● **REQUIRED ACTION**
Go through the material and copy every line in which "depth" appears.

━━ SUPPLIED MATERIAL ━━

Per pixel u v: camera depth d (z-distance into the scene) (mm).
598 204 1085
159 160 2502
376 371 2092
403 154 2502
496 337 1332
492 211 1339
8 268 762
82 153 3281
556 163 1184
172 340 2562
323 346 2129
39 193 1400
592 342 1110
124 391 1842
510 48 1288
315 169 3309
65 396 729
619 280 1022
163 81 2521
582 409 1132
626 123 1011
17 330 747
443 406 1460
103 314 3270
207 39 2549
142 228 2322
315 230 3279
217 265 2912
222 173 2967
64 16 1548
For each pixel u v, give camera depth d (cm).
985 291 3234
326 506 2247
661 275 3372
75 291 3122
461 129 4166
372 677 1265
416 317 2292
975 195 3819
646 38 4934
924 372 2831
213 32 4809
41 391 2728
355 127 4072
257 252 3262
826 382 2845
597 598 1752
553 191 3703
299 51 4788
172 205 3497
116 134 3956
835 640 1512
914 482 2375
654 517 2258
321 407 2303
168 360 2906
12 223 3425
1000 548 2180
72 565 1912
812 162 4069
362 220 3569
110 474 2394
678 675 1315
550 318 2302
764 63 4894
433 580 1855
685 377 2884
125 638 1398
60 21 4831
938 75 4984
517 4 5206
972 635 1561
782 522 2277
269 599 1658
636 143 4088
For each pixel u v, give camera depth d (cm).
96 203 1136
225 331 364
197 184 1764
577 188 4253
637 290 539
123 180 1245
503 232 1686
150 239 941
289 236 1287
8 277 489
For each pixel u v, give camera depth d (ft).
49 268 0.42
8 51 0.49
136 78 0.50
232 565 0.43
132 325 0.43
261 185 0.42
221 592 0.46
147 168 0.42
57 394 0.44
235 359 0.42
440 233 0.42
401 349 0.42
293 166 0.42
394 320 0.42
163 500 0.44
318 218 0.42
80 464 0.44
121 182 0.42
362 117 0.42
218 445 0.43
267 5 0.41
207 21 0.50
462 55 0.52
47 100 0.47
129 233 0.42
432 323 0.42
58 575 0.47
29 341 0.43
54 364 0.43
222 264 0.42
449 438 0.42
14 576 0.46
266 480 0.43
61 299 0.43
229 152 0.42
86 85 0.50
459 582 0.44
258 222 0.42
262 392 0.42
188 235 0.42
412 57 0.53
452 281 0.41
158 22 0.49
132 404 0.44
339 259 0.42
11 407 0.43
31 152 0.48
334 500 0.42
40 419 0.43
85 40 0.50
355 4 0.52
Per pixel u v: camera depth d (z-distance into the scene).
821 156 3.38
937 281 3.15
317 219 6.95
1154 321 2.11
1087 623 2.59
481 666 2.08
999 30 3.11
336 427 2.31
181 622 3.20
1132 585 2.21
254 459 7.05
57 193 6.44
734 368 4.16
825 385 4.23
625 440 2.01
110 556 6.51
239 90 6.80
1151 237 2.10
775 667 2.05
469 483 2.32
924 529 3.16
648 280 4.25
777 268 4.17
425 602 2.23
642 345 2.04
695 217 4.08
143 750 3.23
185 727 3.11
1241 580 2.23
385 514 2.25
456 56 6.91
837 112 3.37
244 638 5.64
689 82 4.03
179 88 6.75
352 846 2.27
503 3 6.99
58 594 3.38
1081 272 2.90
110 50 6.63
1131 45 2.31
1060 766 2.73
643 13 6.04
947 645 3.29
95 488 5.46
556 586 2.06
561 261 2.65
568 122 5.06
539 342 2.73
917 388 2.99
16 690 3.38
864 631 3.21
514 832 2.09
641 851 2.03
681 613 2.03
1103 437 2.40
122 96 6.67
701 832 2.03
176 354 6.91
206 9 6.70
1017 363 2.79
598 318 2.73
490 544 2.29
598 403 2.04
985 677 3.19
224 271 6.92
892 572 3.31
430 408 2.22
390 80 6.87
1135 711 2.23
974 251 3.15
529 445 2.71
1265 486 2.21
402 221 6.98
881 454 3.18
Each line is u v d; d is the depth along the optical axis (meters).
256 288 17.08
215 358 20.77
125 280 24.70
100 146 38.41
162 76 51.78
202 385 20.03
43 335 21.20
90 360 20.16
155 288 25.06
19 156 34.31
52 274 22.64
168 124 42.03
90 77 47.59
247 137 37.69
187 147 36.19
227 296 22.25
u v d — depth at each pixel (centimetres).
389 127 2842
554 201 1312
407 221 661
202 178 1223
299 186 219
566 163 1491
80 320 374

━━━

● **RESULT FOR THIS EXERCISE**
Per pixel u v: camera depth d (z-distance into the scene) (mm).
For each pixel u v, give camera depth d (cm).
For each pixel u v, give camera depth d (cm).
For each pixel u v, give camera depth d (ft).
Per pixel u v: camera depth d (z-distance into the scene).
Each line is u v d; d is the depth along the optical axis (meters).
u v d — depth at each pixel (centimetres).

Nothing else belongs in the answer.